New York might be the safest large city in the United States, but it’s far from the easiest place to report a minor crime. In many cities and smaller towns around the country, police departments have moved toward permitting some crimes to be reported online.
These include Los Angeles, Chicago, Dallas, San Diego and Denver. El Paso, San Antonio and Fresno also offer online crime reporting, as does Fort Collins, Colorado Springs, and Lincoln, Neb. Smaller municipalities like Pittsfield, Mass.; Jacksonville, N.C.; Auburn, Wash.; and Westport, Conn. also permit it, as does Baltimore County in Maryland.
Many of those police agencies use online systems developed by the firm CopLogic, which was acquired in 2014 by the news and legal database company LexisNexis. At the time of that deal, the owners reported that CopLogic’s approach was “actively deployed in 450 law enforcement agencies across North America, including six of the 10 largest U.S. cities, 60 of the 100 largest U.S. cities and nine of the 10 largest metropolitan areas in Canada.”
A 2014 survey by the Police Executive Research Forum found that 82 percent of agencies that responded were planning to increase their use of online crime reporting in the next two to five years. No other technology garnered as much interest.
There are two reasons why departments incorporate online crime reporting. One is to focus police resources like 9-1-1 on more serious crimes. Another is to make it easier for people to report minor crimes. When St. Paul, Minn., adopted the system in 2015, local police spokesman Steve Linders told the Pioneer Press: “It takes some pressure off the officers who are working on the street, and it allows people to file the reports on their time.”
According to the U.S. Bureau of Justice Statistics, in 2015 an estimated 35 percent of property crimes like burglary and motor-vehicle thefts were not reported to the police nationwide. BJS derives that estimate by surveying U.S. residents about victimization and comparing the results to official crime data reported to the FBI.
The NYPD website does offer an online “submit a tip” tool operated by the CrimeStoppers program. Since 1983, that program—which also operates a phone tip-line—claims a role in bringing people to justice in nearly 1,500 murders or attempted murders and more than 1,900 robberies. But Crimestoppers is chiefly a method for providing information on serious crimes in return for cash rewards and is funded by the Police Foundation, not the department itself.

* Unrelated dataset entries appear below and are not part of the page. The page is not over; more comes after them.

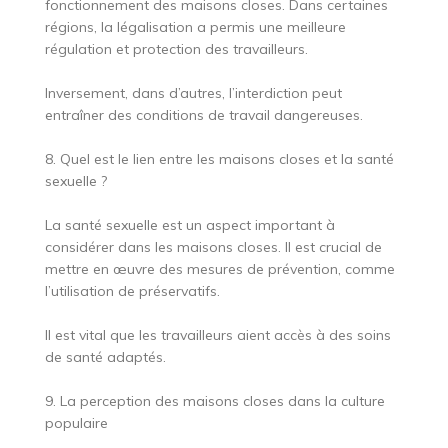
fonctionnement des maisons closes. Dans certaines
régions, la légalisation a permis une meilleure
régulation et protection des travailleurs.
Inversement, dans d’autres, l’interdiction peut
entraîner des conditions de travail dangereuses.
8. Quel est le lien entre les maisons closes et la santé
sexuelle ?
La santé sexuelle est un aspect important à
considérer dans les maisons closes. Il est crucial de
mettre en œuvre des mesures de prévention, comme
l’utilisation de préservatifs.
Il est vital que les travailleurs aient accès à des soins
de santé adaptés.
9. La perception des maisons closes dans la culture
populaire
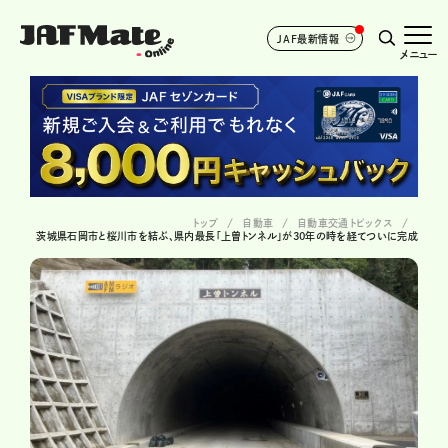
JAF最新情報
メニュー
トップ
自動車
自動車交通トピックス
茨城県石岡市と桜川市を結ぶ、県内最長「上曽トンネル」が30年の時を経てついに完成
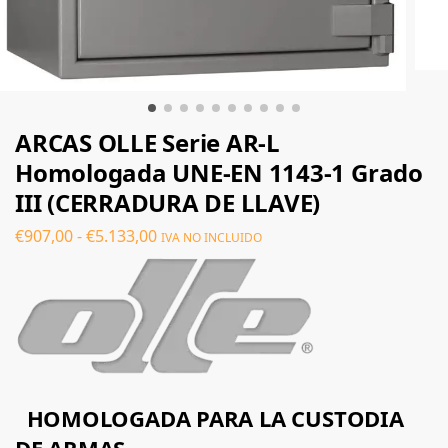
ARCAS OLLE Serie AR-L
Homologada UNE-EN 1143-1 Grado
III (CERRADURA DE LLAVE)
€
907,00
-
€
5.133,00
IVA NO INCLUIDO
HOMOLOGADA PARA LA CUSTODIA
DE ARMAS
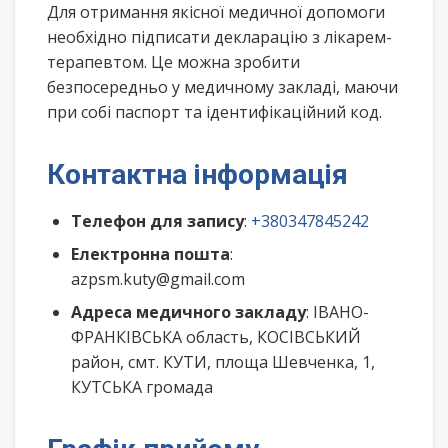
Для отримання якісної медичної допомоги
необхідно підписати декларацію з лікарем-
терапевтом. Це можна зробити
безпосередньо у медичному закладі, маючи
при собі паспорт та ідентифікаційний код.
Контактна інформація
Телефон для запису
:
+380347845242
Електронна пошта
:
azpsm.kuty@gmail.com
Адреса медичного закладу
: ІВАНО-
ФРАНКІВСЬКА область, КОСІВСЬКИЙ
район, смт. КУТИ, площа Шевченка, 1,
КУТСЬКА громада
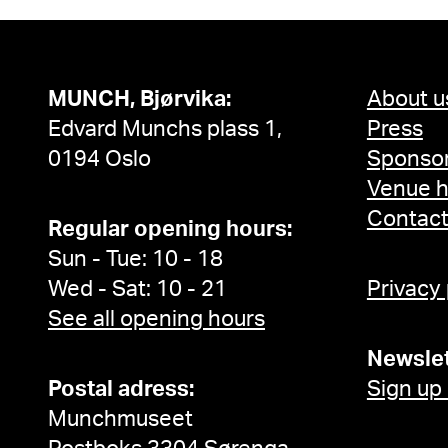
MUNCH, Bjørvika:
About u
Edvard Munchs plass 1,
Press
0194 Oslo
Sponsor
Venue h
Contac
Regular opening hours:
Sun - Tue: 10 - 18
Wed - Sat: 10 - 21
Privacy
See all opening hours
Newslet
Postal adress:
Sign up
Munchmuseet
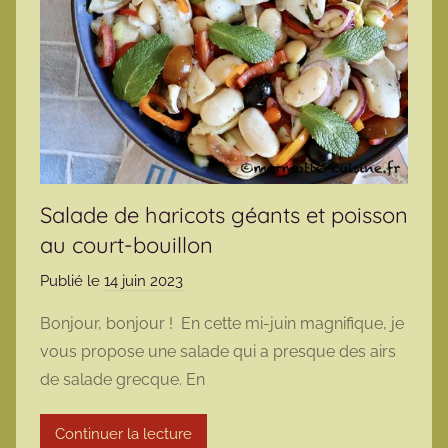
Salade de haricots géants et poisson
au court-bouillon
Publié le
14 juin 2023
p
a
Bonjour, bonjour ! En cette mi-juin magnifique, je
r
vous propose une salade qui a presque des airs
m
de salade grecque. En
a
r
Continuer la lecture
m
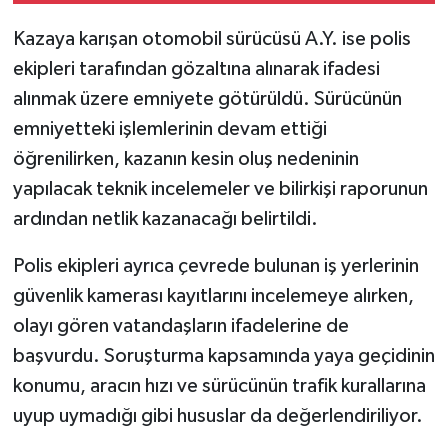
Kazaya karışan otomobil sürücüsü A.Y. ise polis
ekipleri tarafından gözaltına alınarak ifadesi
alınmak üzere emniyete götürüldü. Sürücünün
emniyetteki işlemlerinin devam ettiği
öğrenilirken, kazanın kesin oluş nedeninin
yapılacak teknik incelemeler ve bilirkişi raporunun
ardından netlik kazanacağı belirtildi.
Polis ekipleri ayrıca çevrede bulunan iş yerlerinin
güvenlik kamerası kayıtlarını incelemeye alırken,
olayı gören vatandaşların ifadelerine de
başvurdu. Soruşturma kapsamında yaya geçidinin
konumu, aracın hızı ve sürücünün trafik kurallarına
uyup uymadığı gibi hususlar da değerlendiriliyor.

Compare that with the San Antonio Police Department, which allows victims of some thefts to list their contact info, information about the time and place of the incident and a list of the property taken and its estimated value. Chicago’s online crime-reporting system takes reports of graffiti, trespass, identity theft, harassment and simple assault, as well as larceny.
Not every police department that accepts online reports offers the same scope. Pittsfield lets you report animal-related complaints, which many other departments do not take, and Dallas accepts reports of arson and attempted arson, which does not appear to be common.

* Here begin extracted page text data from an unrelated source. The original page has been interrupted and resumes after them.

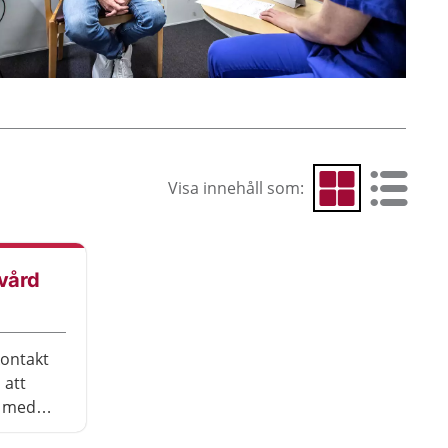
Visa innehåll som:
Visa som rutnät
Visa som 
 vård
kontakt
 att
r med
tta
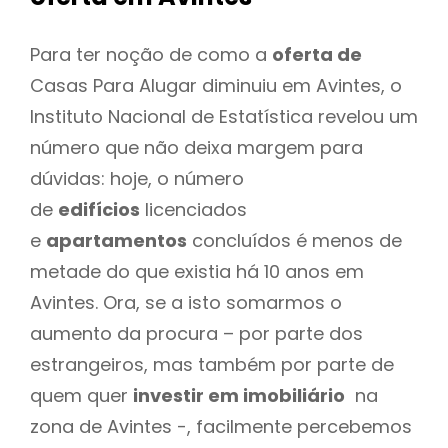
Para ter noção de como a
oferta de
Casas Para Alugar diminuiu em Avintes, o
Instituto Nacional de Estatística revelou um
número que não deixa margem para
dúvidas: hoje, o número
de
edifícios
licenciados
e
apartamentos
concluídos é menos de
metade do que existia há 10 anos em
Avintes. Ora, se a isto somarmos o
aumento da procura – por parte dos
estrangeiros, mas também por parte de
quem quer
investir em imobiliário
na
zona de Avintes -, facilmente percebemos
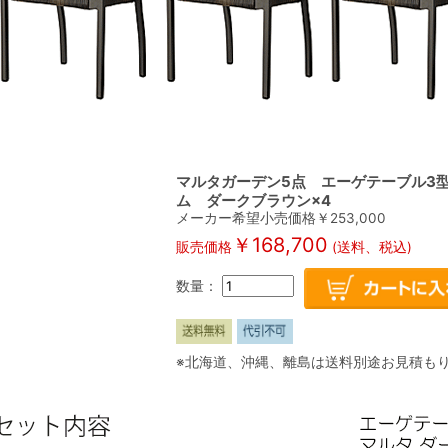
マルタガーデン5点 エーゲテーブル3
ム ダークブラウン×4
メーカー希望小売価格￥
253,000
￥
168,700
販売価格
(送料、税込)
数量：
※北海道、沖縄、離島は送料別途お見積も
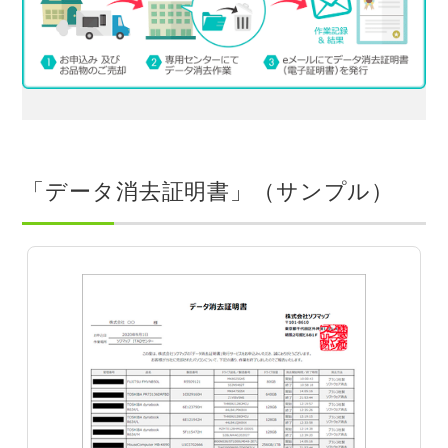
「データ消去証明書」（サンプル）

Online crime reporting has had its share of problems. Vancouver restarted its system last fall after a hiatus of several years because the earlier system had trouble tracking multiple reports of the same crime. A 2015 investigation by a FOX affiliate in Denver found that fewer than 1 percent of crimes reported online were actually solved, although it was unclear how that figure compared with the resolution rate for crimes reported via more traditional means.
There is also the possibility of fraudulent reports, something that many police departments try to deter with prominent warning language. Chicago’s online crime-reporting tool, for instance, reminds visitors: that filing a false crime report “is a Class 4 Felony which can result in fines and/or imprisonment.”